There are too many ways to die, whether its dying because of illness, fast way or slow way to die. People may die because of certain disease or factors, but in this case I’m going to talk about a very awful way to die. Hahahha One of the way is this, by loving someone who doesnt love you back. Why this way? You gotta know when you experience it yourself.
I get one of this kind too, it lasts at least for almost 4 years. Since I was 18 summer after highschool I met that guy, my classmate at the very first year in this govt college. Loving someone who doesnt love you back or we can call it one-sided love is a seriously awful way to die. Why I keep saying this? Because I once experience it and once is enough to be ignored all the way I was. Maybe he’s just a shy famous guy, but I can’t stand of the symptoms I’m having. It was like serious disease attacking me. Loving someone who doesnt love me back went all the way he turned me down like that.
I cried, having myself unable to breath freely whenever I see him, feeling the embarassing things alone, having butterflies in my stomach while I didnt even know he felt that way or not.

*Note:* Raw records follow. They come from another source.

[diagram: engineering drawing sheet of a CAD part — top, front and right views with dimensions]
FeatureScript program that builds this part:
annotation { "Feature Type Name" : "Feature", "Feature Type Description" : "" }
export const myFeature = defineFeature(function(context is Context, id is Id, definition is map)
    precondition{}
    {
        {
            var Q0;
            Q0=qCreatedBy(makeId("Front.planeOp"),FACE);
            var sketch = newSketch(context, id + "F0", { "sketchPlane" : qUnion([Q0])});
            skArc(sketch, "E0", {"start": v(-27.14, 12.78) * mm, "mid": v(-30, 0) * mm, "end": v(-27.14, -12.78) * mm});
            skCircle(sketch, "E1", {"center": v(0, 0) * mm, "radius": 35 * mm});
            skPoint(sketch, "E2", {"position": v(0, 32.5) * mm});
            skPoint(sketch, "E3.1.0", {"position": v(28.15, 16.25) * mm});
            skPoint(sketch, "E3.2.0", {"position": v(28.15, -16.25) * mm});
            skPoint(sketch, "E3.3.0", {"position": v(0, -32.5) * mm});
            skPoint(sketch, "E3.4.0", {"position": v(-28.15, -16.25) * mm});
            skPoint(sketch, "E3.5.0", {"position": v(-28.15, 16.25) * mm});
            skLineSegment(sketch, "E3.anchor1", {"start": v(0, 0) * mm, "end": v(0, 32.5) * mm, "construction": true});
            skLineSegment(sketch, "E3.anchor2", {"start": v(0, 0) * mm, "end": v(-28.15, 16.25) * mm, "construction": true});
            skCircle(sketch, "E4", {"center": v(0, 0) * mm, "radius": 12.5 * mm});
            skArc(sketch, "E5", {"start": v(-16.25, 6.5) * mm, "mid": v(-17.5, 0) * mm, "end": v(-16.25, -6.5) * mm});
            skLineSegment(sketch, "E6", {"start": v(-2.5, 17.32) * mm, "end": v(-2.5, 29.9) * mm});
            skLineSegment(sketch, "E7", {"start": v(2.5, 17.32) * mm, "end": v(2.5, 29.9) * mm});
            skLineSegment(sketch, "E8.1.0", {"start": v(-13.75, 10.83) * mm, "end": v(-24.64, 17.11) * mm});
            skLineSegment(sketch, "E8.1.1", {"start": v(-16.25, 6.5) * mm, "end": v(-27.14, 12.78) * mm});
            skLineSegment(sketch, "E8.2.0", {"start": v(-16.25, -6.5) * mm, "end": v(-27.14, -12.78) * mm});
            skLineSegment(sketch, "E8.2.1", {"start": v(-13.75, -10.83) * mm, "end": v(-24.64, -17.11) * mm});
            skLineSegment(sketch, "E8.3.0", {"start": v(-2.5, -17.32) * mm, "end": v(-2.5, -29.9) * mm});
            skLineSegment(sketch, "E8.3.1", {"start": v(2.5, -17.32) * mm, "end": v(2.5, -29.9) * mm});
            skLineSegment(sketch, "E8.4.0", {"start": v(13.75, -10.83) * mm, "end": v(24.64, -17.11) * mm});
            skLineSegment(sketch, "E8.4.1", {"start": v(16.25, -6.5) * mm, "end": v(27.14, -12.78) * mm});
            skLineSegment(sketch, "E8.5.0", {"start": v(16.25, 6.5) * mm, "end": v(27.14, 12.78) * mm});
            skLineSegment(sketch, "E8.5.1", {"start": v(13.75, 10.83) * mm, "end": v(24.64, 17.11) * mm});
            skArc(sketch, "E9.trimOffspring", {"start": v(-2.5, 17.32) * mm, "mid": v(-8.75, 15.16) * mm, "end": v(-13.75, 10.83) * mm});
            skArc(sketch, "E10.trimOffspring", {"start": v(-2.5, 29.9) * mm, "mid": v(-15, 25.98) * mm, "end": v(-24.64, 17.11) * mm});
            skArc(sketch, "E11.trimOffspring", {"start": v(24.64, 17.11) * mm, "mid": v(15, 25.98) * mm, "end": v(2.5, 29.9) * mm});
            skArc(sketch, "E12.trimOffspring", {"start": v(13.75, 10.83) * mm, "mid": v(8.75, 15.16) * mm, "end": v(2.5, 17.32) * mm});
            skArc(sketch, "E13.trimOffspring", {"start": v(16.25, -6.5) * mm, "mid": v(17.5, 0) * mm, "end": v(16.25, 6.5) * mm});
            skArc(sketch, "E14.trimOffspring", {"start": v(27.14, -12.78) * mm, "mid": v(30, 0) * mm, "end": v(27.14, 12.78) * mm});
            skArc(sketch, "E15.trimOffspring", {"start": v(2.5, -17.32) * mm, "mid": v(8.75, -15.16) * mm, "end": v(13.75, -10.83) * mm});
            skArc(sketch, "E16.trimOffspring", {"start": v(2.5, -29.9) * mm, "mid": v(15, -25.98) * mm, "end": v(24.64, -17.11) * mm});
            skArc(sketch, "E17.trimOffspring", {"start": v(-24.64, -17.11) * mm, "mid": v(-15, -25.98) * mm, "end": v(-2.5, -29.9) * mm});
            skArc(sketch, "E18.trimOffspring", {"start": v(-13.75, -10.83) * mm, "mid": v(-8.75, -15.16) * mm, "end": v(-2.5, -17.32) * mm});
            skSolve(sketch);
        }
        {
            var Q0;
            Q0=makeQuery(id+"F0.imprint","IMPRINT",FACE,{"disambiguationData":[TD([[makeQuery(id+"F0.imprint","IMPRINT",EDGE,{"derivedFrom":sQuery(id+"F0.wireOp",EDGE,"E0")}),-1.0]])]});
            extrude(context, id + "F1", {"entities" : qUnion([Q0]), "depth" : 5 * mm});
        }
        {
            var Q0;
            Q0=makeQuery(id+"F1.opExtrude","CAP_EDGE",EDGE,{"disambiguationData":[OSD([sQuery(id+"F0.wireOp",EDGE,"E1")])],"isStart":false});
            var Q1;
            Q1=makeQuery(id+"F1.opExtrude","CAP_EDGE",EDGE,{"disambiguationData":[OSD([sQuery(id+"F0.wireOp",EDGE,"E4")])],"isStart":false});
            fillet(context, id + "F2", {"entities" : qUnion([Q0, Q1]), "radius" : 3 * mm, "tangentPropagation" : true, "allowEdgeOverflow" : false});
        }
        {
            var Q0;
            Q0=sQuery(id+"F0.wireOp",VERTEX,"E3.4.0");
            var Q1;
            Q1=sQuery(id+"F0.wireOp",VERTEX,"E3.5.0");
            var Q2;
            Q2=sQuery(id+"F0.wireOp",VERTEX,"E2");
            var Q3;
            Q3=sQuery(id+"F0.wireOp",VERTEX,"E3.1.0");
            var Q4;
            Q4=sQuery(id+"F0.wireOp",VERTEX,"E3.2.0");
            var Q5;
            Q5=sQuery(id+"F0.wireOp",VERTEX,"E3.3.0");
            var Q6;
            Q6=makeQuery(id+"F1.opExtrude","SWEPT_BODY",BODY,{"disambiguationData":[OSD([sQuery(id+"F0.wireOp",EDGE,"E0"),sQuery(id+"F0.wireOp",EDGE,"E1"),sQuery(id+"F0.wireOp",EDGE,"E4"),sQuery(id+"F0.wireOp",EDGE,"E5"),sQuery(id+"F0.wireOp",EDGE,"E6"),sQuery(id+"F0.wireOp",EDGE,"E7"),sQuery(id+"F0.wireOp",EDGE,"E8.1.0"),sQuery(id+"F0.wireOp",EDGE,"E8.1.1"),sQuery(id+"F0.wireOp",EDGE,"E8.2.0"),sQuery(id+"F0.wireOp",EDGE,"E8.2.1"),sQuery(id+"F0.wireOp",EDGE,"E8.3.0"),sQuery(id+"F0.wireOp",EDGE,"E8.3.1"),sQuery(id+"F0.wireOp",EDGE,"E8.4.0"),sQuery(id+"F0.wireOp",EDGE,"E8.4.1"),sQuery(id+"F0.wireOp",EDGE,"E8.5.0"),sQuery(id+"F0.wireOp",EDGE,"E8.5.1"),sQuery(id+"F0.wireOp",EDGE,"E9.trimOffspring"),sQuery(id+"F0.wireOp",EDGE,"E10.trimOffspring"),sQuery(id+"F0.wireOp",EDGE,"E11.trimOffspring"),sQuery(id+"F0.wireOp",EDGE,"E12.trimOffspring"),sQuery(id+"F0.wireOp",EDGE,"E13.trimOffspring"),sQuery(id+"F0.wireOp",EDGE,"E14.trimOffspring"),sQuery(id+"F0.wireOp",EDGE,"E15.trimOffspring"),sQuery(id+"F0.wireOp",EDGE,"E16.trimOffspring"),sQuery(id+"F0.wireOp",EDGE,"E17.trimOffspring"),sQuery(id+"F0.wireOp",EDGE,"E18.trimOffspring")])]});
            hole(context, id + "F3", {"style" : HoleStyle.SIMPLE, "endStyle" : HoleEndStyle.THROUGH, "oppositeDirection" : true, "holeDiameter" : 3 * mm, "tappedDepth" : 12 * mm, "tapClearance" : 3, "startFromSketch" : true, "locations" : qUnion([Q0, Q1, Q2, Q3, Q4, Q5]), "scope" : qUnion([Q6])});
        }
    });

He’s just a guy I like, us gettting in such cheap gossip like that maybe made him uncomfortable so distancing ourselves was the best way he thought it would be. I dont think the same way, I’m a noisy girl who hates being ignored.
As the time goes by, guys come and go the way they are. Just being close friend is enough for me. They come and go like seasons, sometimes this guy another time is that guy and so on. Why being bad bitch having such affairs here and there? Its not affair but just because I need shoulder to lean on, lets call it symbiosis mutualism. Me, trying to find someone that may fit me and the guy I’m close to looking for a close friend who can accompany and fulfilling his needs, which is me. I find myself getting attached to somebody who gets me no settled status so many times, I get tired and loving that guy back. You may call me crazy then. Its like I keep repeating the same mistake over and over but I dont know how to make myself the final move not to get back loving him. Ah I feel stupid, I wanna live happily without having my way to die slowly loving someone who doesnt love me back.
I’ve experienced so many friendzoned things, but it keeps leading me back to him. Mmm It was, it was. Like seasons, people changes and hearts move on. So does my heart. It has been moved from him to somewhere. I am no longer that pathetic loving a guy who doesnt love me back. Sometimes I get myself brokenhearted but its not that bad like before. Though my heart lost its directions I’m at ease now that I’m not that explosive and being wiser to pick my love story unlike before.. Alone is better sooo many times, or falling in love with a random guy at the train station maybe. Hahaha Another way I do for falling in love nowadays is by watching Korean drama agaaain ~ I can love those handsome oppas in the drama I see and never worry to get myself broken. I wanna have a great love story like the drama went, I dont wanna experience the best way to die by loving someone who doesnt love me back like before.